OE 2005
O tempo e o modo
Se este
Orçamento foi pensado como um exercício de reabilitação e propaganda, falhou.
Há um erro de princípio que este Governo faz, e persiste em fazer, quando se
trata de política económica. As palavras que usa para descrever a miséria
portuguesa — desemprego, despedimentos, corte nos salários, penhora, falta e
colocação de professores, fome pura e simples — não descrevem a realidade.

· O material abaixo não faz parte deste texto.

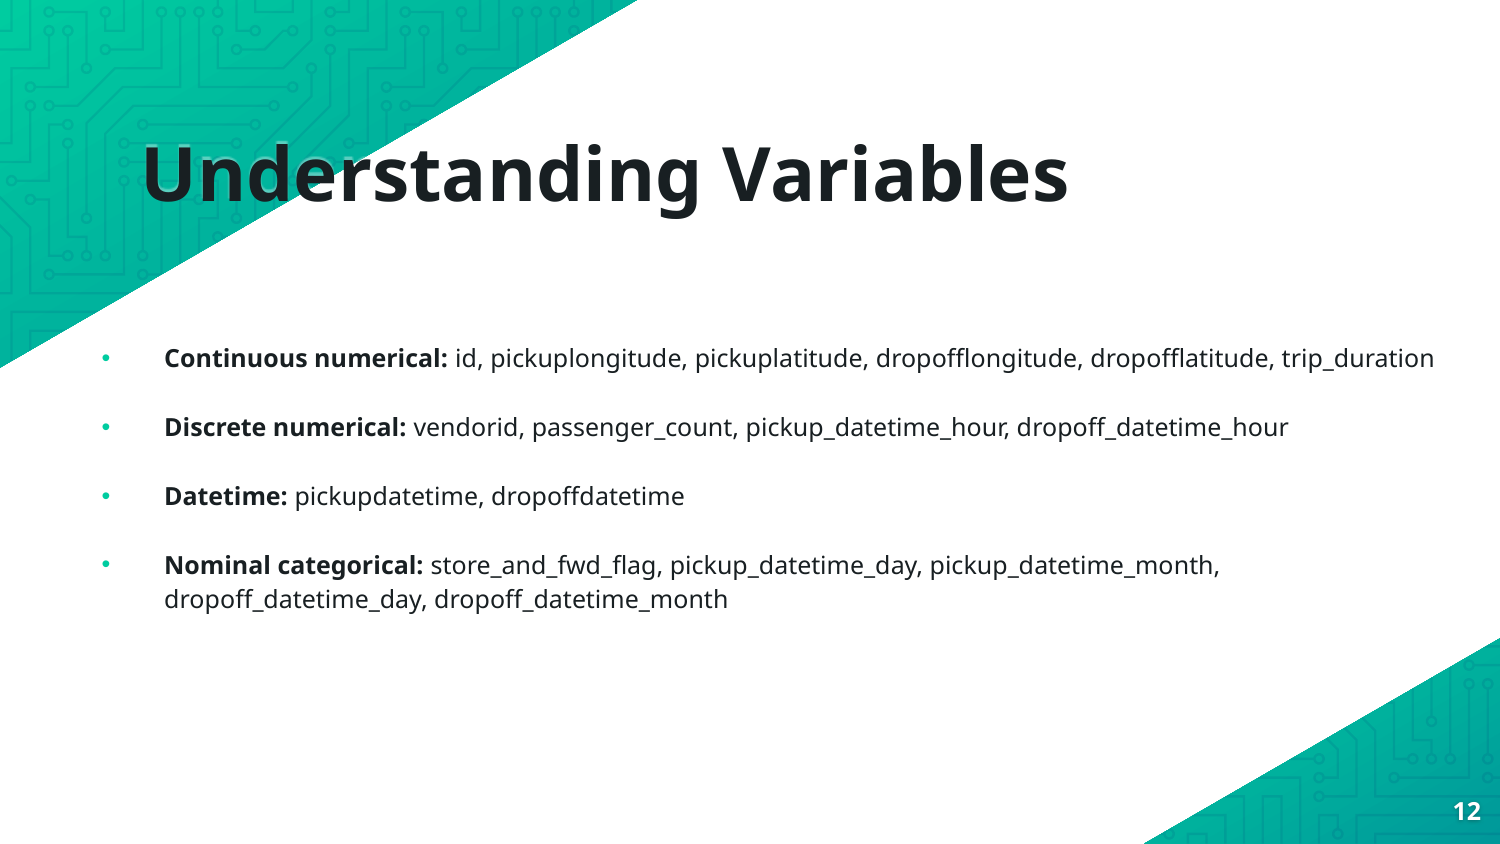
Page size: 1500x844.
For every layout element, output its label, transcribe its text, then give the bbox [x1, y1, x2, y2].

text_box Continuous numerical: id, pickuplongitude, pickuplatitude, dropofflongitude, dropofflatitude, trip_duration Discrete numerical: vendorid, passenger_count, pickup_datetime_hour, dropoff_datetime_hour Datetime: pickupdatetime, dropoffdatetime Nominal categorical: store_and_fwd_flag, pickup_datetime_day, pickup_datetime_month, dropoff_datetime_day, dropoff_datetime_month [89, 338, 1456, 723]
title Understanding Variables [140, 137, 1360, 219]
slide_number 12 [1391, 779, 1482, 844]
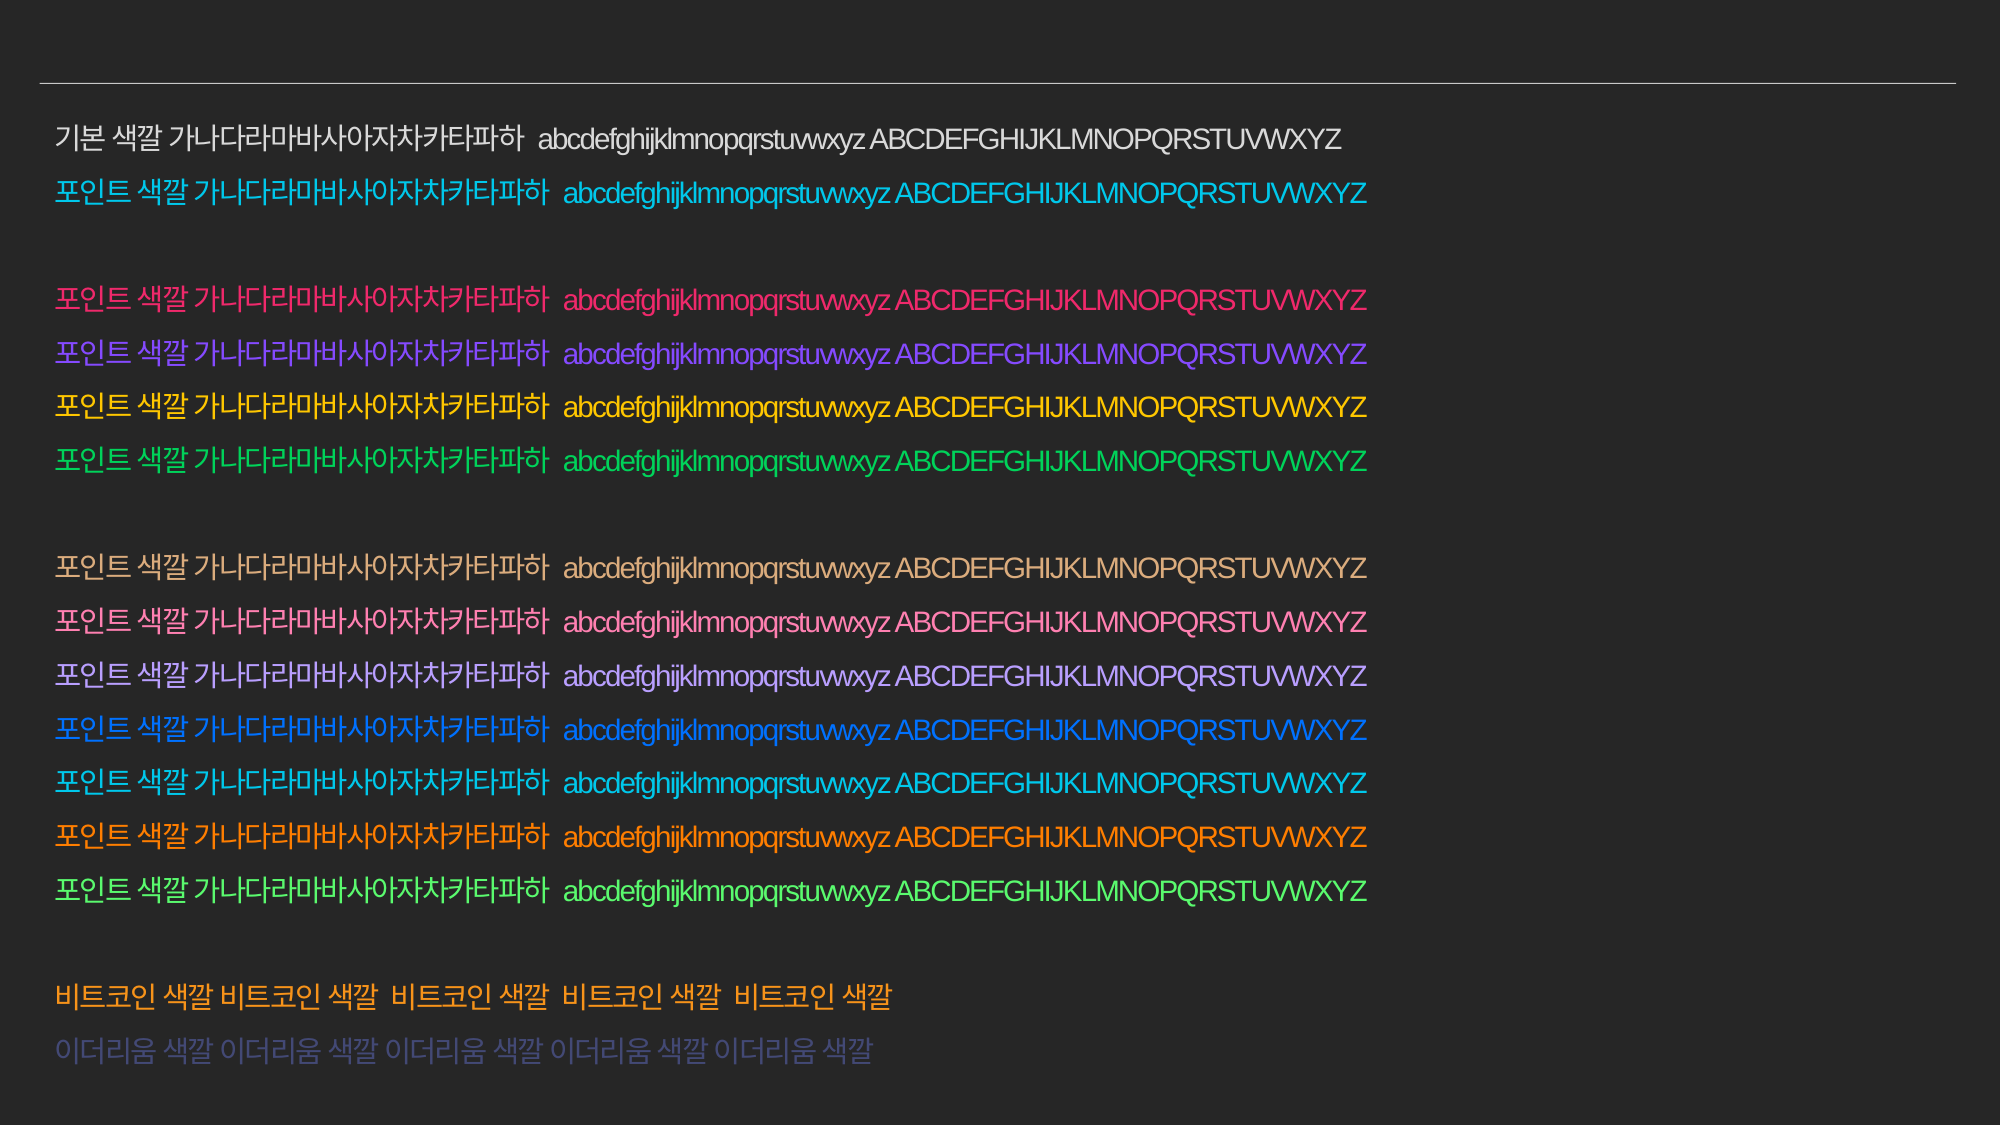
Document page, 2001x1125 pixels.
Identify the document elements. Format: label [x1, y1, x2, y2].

list [39, 110, 1765, 1094]
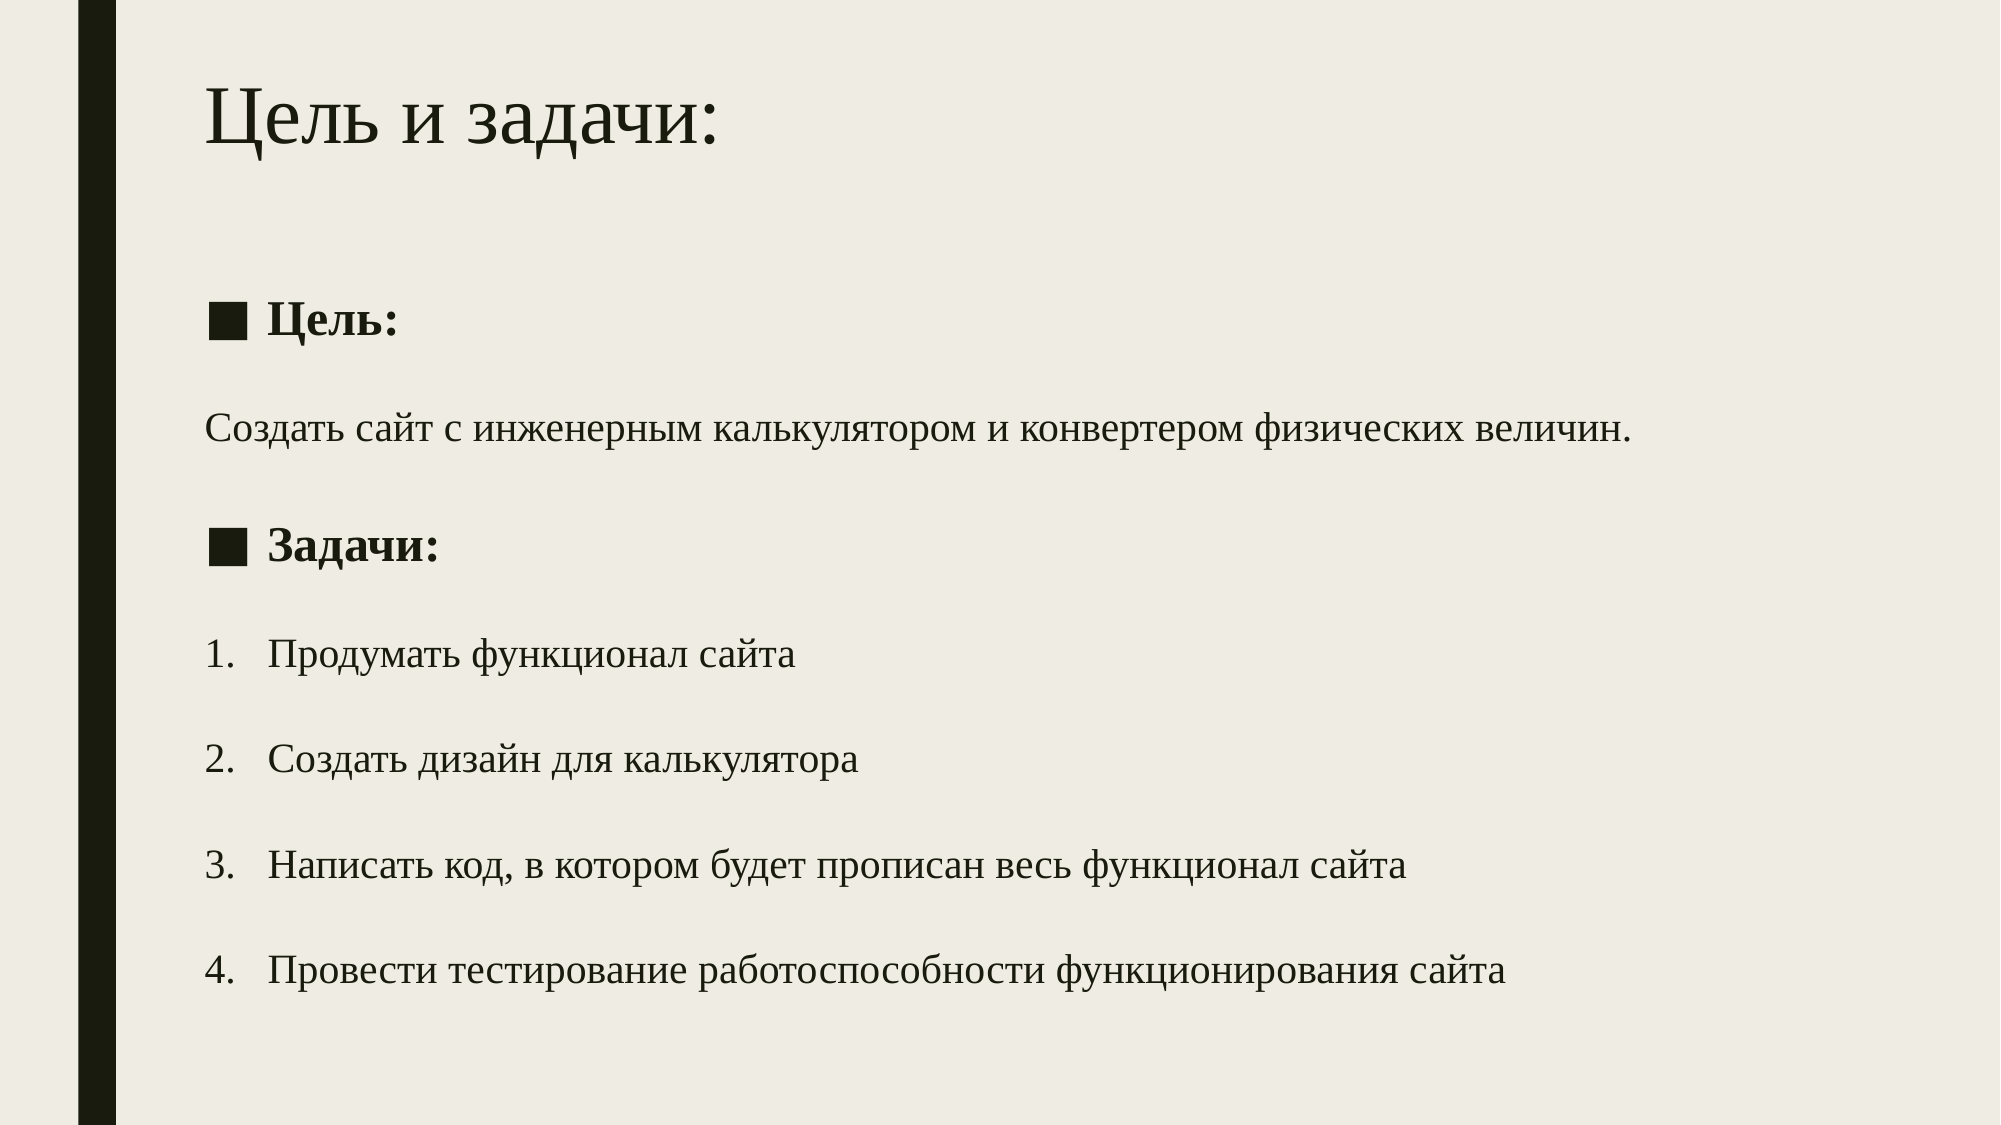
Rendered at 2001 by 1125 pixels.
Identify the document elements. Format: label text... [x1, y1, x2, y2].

title Цель и задачи: [189, 64, 1765, 188]
list Цель: Создать сайт с инженерным калькулятором и конвертером физических величин. Задачи: Продумать функционал сайта Создать дизайн для калькулятора Написать код, в котором будет прописан весь функционал сайта Провести тестирование работоспособности функционирования сайта [189, 241, 1959, 830]
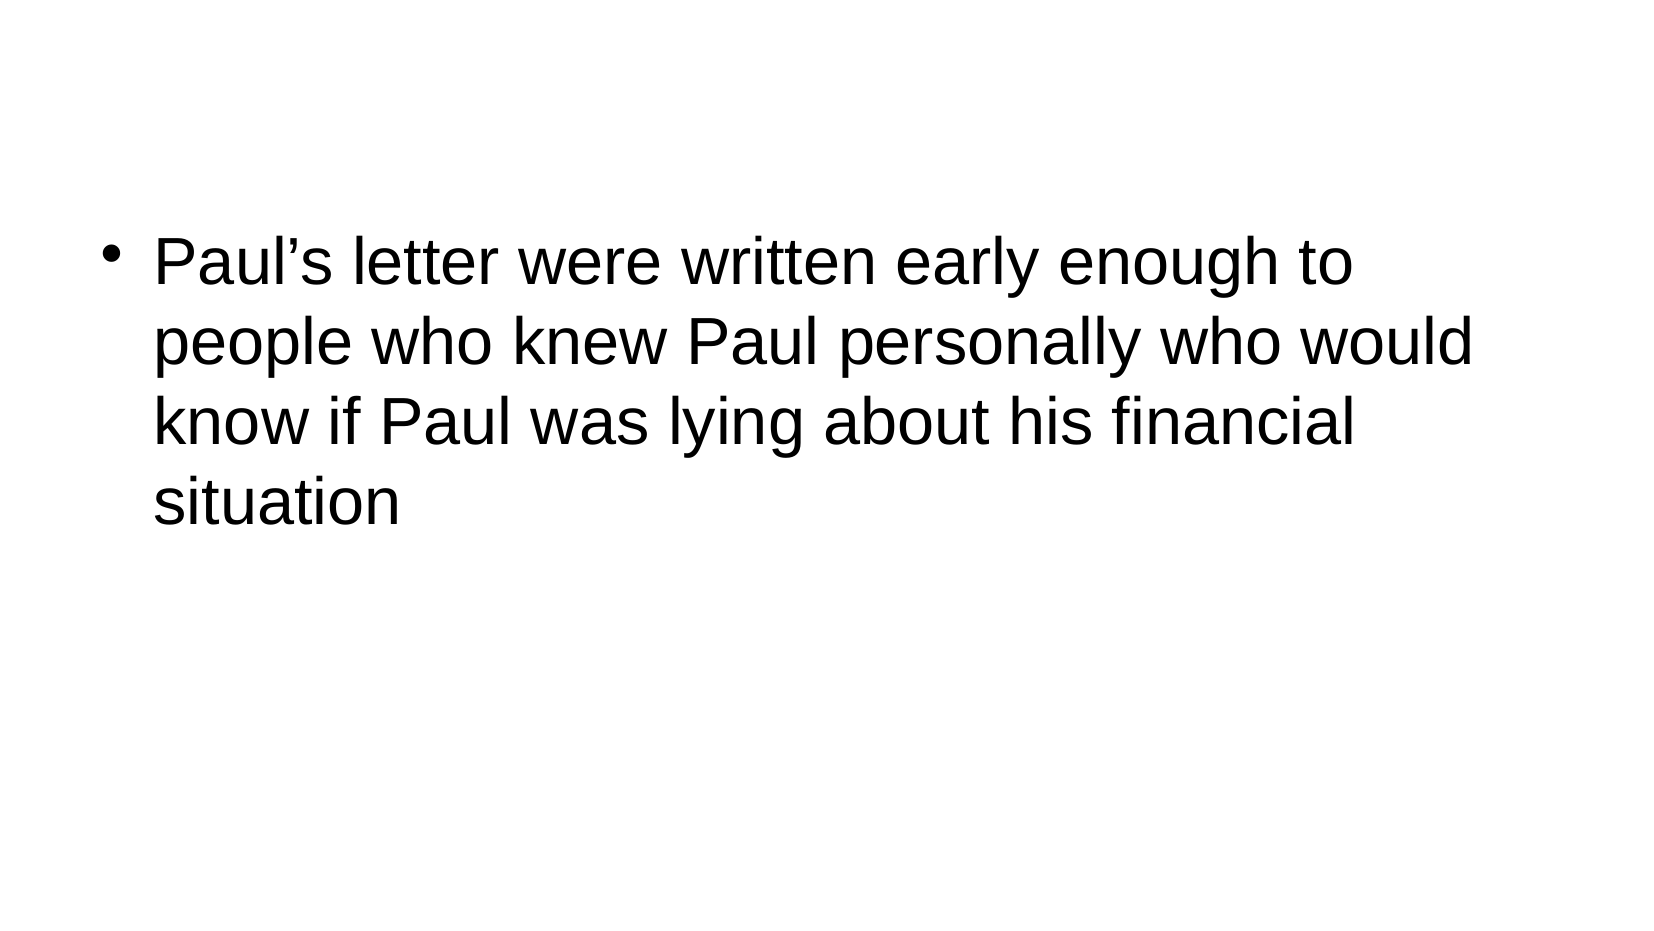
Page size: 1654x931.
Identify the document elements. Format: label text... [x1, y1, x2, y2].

list Paul’s letter were written early enough to people who knew Paul personally who would know if Paul was lying about his financial situation [82, 217, 1571, 757]
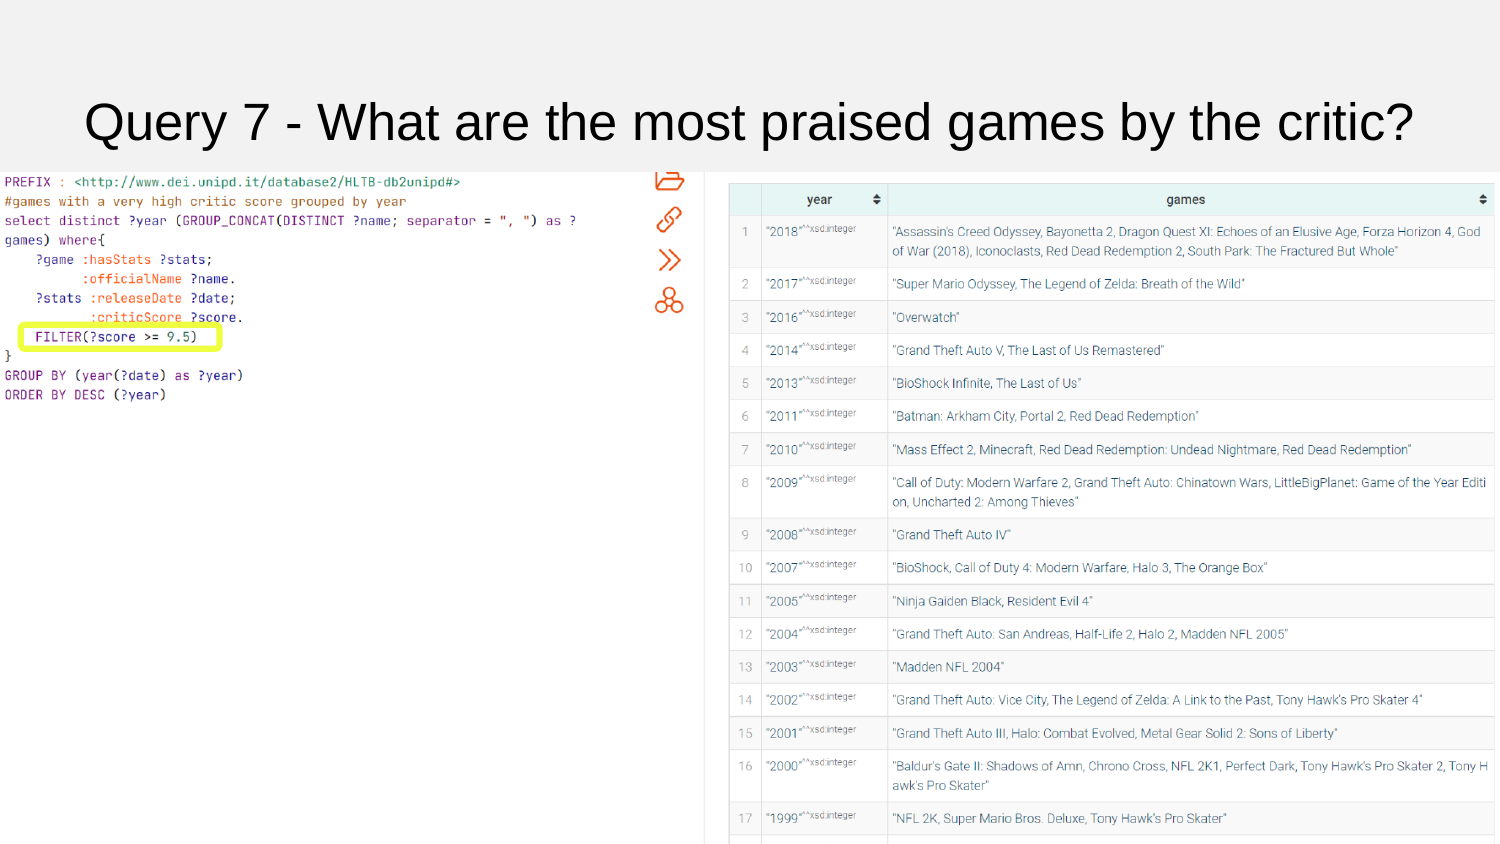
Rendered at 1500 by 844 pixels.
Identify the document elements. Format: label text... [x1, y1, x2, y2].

Primeiro, são termos técnicos. Segundo, não contam com o tempo. Dantes, as
biografias de autores que tinham vivido a “grande depressão” diziam sempre o
que lhes sucedera nessa época de angústia e de catástrofe. As pessoas percebiam
ainda que, para lá do sofrimento pessoal, a “depressão” lhes roubava o que
nunca lhes poderia voltar a dar: o tempo perdido. Cinco, seis, sete anos da
vida que tinham imaginado para si.
A crise que
nos sufoca desde 2011 também interrompeu, ou suspendeu, a vida de milhões de
portugueses: velhos, novos, na idade da força e na idade da fraqueza. Os mais
novos perderam o entusiasmo e a curiosidade por um futuro independente e
adulto. Os mais velhos perderam a tranquilidade de uma existência relativamente
segura e, às vezes, confortável, tremendo, à espera do próximo desastre. O
grosso do país, mesmo a parte que não sofreu directamente estados de irremediável
carência (e essa é pequena), ficou mutilado; por outras palavras,
permanentemente diminuído. O que talvez tivesse sido sem a crise será a medida
de tudo o que vier —e é uma medida implacável para os sábios que nos trouxeram
aqui, em nome de uma lógica que ninguém percebe e por que ninguém se interessa.
O
ressentimento, o rancor, o puro ódio que se acumularam — e que as cenas dos
políticos dia a dia acirram — não desaparecem com o falso alívio que o
Orçamento pretende trazer. Nada de fundamental mudou e principalmente não mudou
a maneira como a nossa vida se cozinhou em reuniões secretas, de que
simbolicamente não conseguimos saber coisa nenhuma. A cena, de resto, conduzida
e representada por indivíduos que não se distinguem pela inteligência, incluiu
números de pura pornografia: a diatribe do primeiro-ministro contra o
“fanatismo orçamental”; a “fiscalidade verde” para seduzir uma população sem
trabalho e uma juventude sem carreira; e a junção a essa sopa turva de uma
súbita preocupação com a natalidade para sublinhar os pequenos descontos no
IRS, que supostamente exprimem o amor do Governo pela Pátria e pela família. O
Orçamento não chegou a tempo, nem veio num modo susceptível de amansar o
putativo eleitorado de 2015. A julgar por ele já não está em causa a
sobrevivência da maioria, está em causa a sobrevivência do PSD e do CDS.